Seis anos após o aclamado Cavala (2018), Maria Beraldo retornou à cena musical com o seu segundo álbum solo, Colinho. Sob produção da própria Beraldo em parceria com Tó Brandileone, o disco, lançado pelo selo RISCO, é uma experimentação pop que aborda temas como sexualidade, identidade e afeto. “Esse disco fala de identidade, fala de identidade de gênero – e consequentemente isso é identidade”, introduz Maria. Com contribuições de artistas como Ana Frango Elétrico, Negro Leo e Zélia Duncan, Colinho não só desafia normas musicais, como celebra a individualidade e a diversidade dentro da música brasileira contemporânea.

Segundo Beraldo, Colinho é resultado de um processo de criação íntimo e pessoal, em que a artista revisita suas raízes musicais e reconstrói suas relações com a própria identidade. “Independente do que é, eu acho que nesse disco estou olhando para a minha infância, lá para sete anos, primeira infância, começo da pré-adolescência. Acho que é um período que tem muito a ver com identidade, ou pelo menos para mim, estou puxando esse fio da infância, as questões de identidade, onde as coisas começam, quem eu sou”, reflete a artista. No disco anterior, Beraldo também explorou questões sobre identidade e gênero, mas agora, em Colinho, a abordagem se incrementa e amadurece — ela encontra espaço para falar de sexualidade de forma aberta e livre, abraçando “o prazer de se sentir mais resolvida”.

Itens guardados
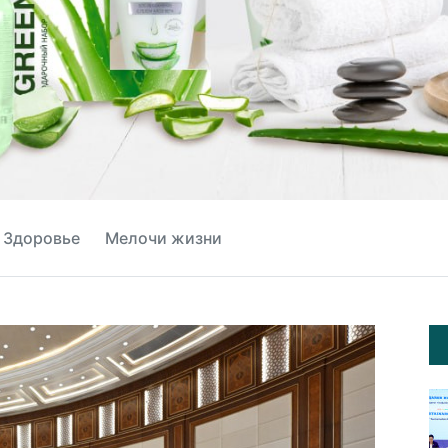
Здоровье
Мелочи жизни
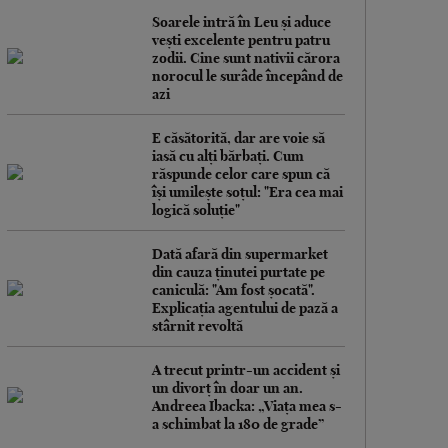
Soarele intră în Leu și aduce
vești excelente pentru patru
zodii. Cine sunt nativii cărora
norocul le surâde începând de
azi
E căsătorită, dar are voie să
iasă cu alți bărbați. Cum
răspunde celor care spun că
își umilește soțul: "Era cea mai
logică soluție"
Dată afară din supermarket
din cauza ținutei purtate pe
caniculă: "Am fost șocată".
Explicația agentului de pază a
stârnit revoltă
A trecut printr-un accident și
un divorț în doar un an.
Andreea Ibacka: „Viața mea s-
a schimbat la 180 de grade”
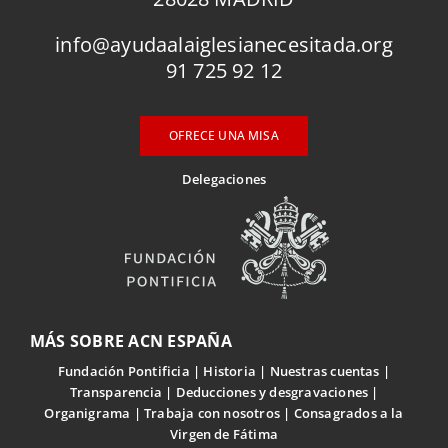
info@ayudaalaiglesianecesitada.org
91 725 92 12
OFRECE UNA MISA
Delegaciones
MÁS SOBRE ACN ESPAÑA
Fundación Pontificia
Historia
Nuestras cuentas
Transparencia
Deducciones y desgravaciones
Organigrama
Trabaja con nosotros
Consagrados a la
Virgen de Fátima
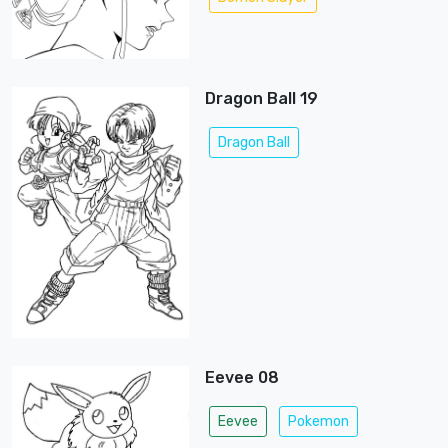
Dragon Ball 19
Dragon Ball
Eevee 08
Eevee
Pokemon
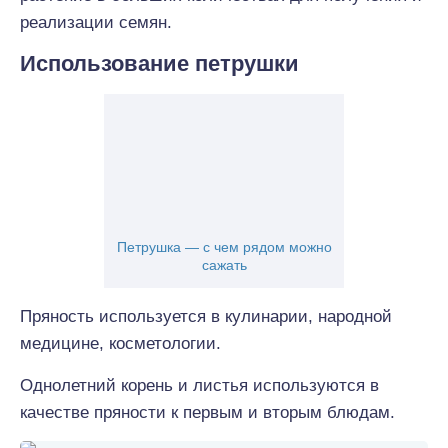
реализации семян.
Использование петрушки
Петрушка — с чем рядом можно
сажать
Пряность используется в кулинарии, народной
медицине, косметологии.
Однолетний корень и листья используются в
качестве пряности к первым и вторым блюдам.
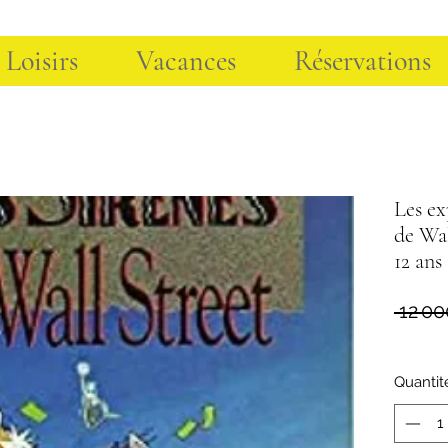
 Loisirs
Vacances
Réservations
Les ex
de Wal
12 ans
 12 00
Quantit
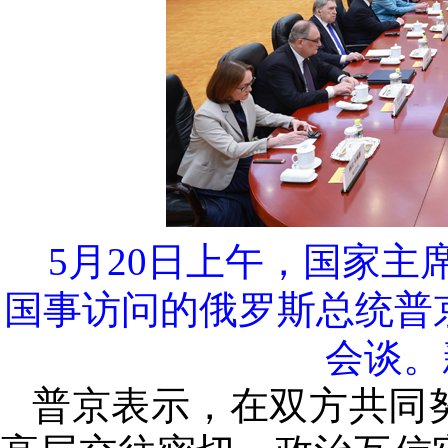
5月20日上午，国家
国事访问的俄罗斯总统普
会谈。
普京表示，在双方共同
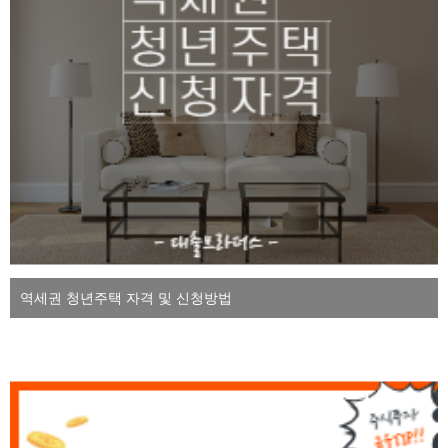
역세권 청년주택 자격 및 신청방법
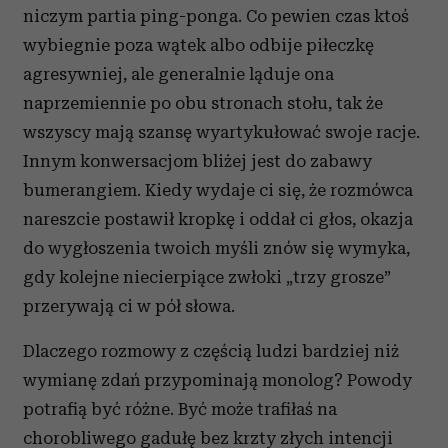
niczym partia ping-ponga. Co pewien czas ktoś
wybiegnie poza wątek albo odbije piłeczkę
agresywniej, ale generalnie ląduje ona
naprzemiennie po obu stronach stołu, tak że
wszyscy mają szansę wyartykułować swoje racje.
Innym konwersacjom bliżej jest do zabawy
bumerangiem. Kiedy wydaje ci się, że rozmówca
nareszcie postawił kropkę i oddał ci głos, okazja
do wygłoszenia twoich myśli znów się wymyka,
gdy kolejne niecierpiące zwłoki „trzy grosze”
przerywają ci w pół słowa.
Dlaczego rozmowy z częścią ludzi bardziej niż
wymianę zdań przypominają monolog? Powody
potrafią być różne. Być może trafiłaś na
chorobliwego gadułę bez krzty złych intencji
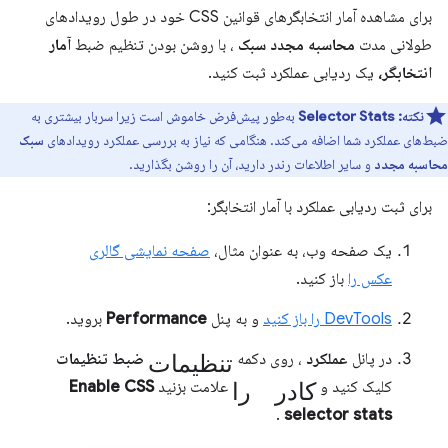
برای مشاهده آمار انتخابگرهای قوانین CSS خود در طول رویدادهای
طولانی مدت
محاسبه مجدد سبک
، با روشن بودن تنظیم ضبط
آمار
انتخابگر،
یک ردیابی عملکرد ثبت کنید.
نکته:
Selector Stats
به‌طور پیش‌فرض خاموش است زیرا سربار بیشتری به
ضبط‌های عملکرد شما اضافه می‌کند. هنگامی که نیاز به بررسی عملکرد رویدادهای
سبک
محاسبه مجدد
و سایر اطلاعات رندر دارید، آن را روشن بگذارید.
برای ثبت ردیابی عملکرد با آمار انتخابگر:
یک صفحه وب، به عنوان مثال،
صفحه نمایشی گالری
عکس را
باز کنید.
DevTools را باز کنید
و به پنل
Performance
بروید.
تنظیمات
در پانل
عملکرد
، روی دکمه
ضبط تنظیمات
کادر را
کلیک کنید و
علامت بزنید
Enable CSS
.
selector stats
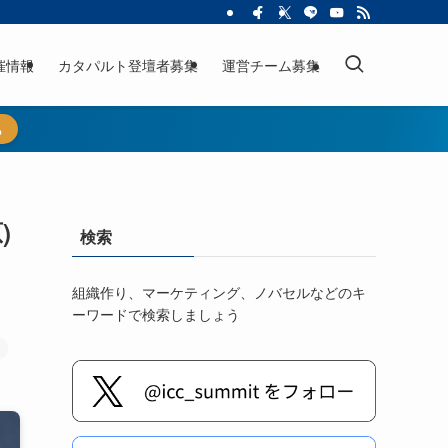
催情報
カタパルト登壇者募集
運営チーム募集
ら
)
検索
組織作り、マーケティング、ノバセルなどのキ
ーワードで検索しましょう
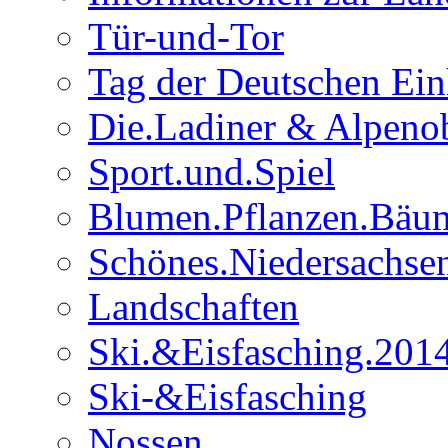
Tür-und-Tor
Tag der Deutschen Ein
Die.Ladiner & Alpenob
Sport.und.Spiel
Blumen.Pflanzen.Bäu
Schönes.Niedersachse
Landschaften
Ski.&Eisfasching.201
Ski-&Eisfasching
Nossen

PROBLEMAS A RESOLVER
1 - Resuma em tópicos o parágrafo do texto sobre o álbum Colinho que começa com "Seis anos após o aclamado Cavala", mantendo os fatos principais.
2 - Copie do texto sobre o álbum Colinho o trecho que começa nas palavras com "Seis anos após" e termina em "música brasileira contemporânea.".
3 - Continue o texto sobre o álbum Colinho a partir do ponto em que ele para.
Os registros não vão ser usados aqui.

RESPOSTAS POR TAREFA
1 -
- Maria Beraldo lançou seu segundo álbum solo, Colinho, seis anos depois de Cavala (2018).
- A produção é da própria Beraldo junto com Tó Brandileone.
- O disco saiu pelo selo RISCO.
- É uma experimentação pop sobre sexualidade, identidade e afeto.
- Segundo Maria, o disco fala de identidade e de identidade de gênero.
- Tem participações de Ana Frango Elétrico, Negro Leo e Zélia Duncan.
- Desafia normas musicais e celebra a individualidade e a diversidade na música brasileira contemporânea.

2 -
Seis anos após o aclamado Cavala (2018), Maria Beraldo retornou à cena musical com o seu segundo álbum solo, Colinho. Sob produção da própria Beraldo em parceria com Tó Brandileone, o disco, lançado pelo selo RISCO, é uma experimentação pop que aborda temas como sexualidade, identidade e afeto. “Esse disco fala de identidade, fala de identidade de gênero – e consequentemente isso é identidade”, introduz Maria. Com contribuições de artistas como Ana Frango Elétrico, Negro Leo e Zélia Duncan, Colinho não só desafia normas musicais, como celebra a individualidade e a diversidade dentro da música brasileira contemporânea.

3 -
Beraldo explica que o álbum mergulha em diversas sonoridades que marcam sua trajetória musical e de vida. Para ela, as faixas de Colinho são como “memórias sonoras” que refletem tanto o piano clássico e o samba que ouviu na infância, quanto o funk e o pop que fazem parte de sua expressão atual. “Eu trouxe o piano de casa para dentro do disco, o violão também, arrastei todos esses instrumentos que são da minha família. Esse disco é muito como entrar na minha casa, no meu quarto, e ao mesmo tempo, sou eu saindo de rolê”, comenta a artista.

“Em ‘Colinho’, eu queria ir além do que já fiz antes, trazer a leveza da canção sem deixar de lado a complexidade”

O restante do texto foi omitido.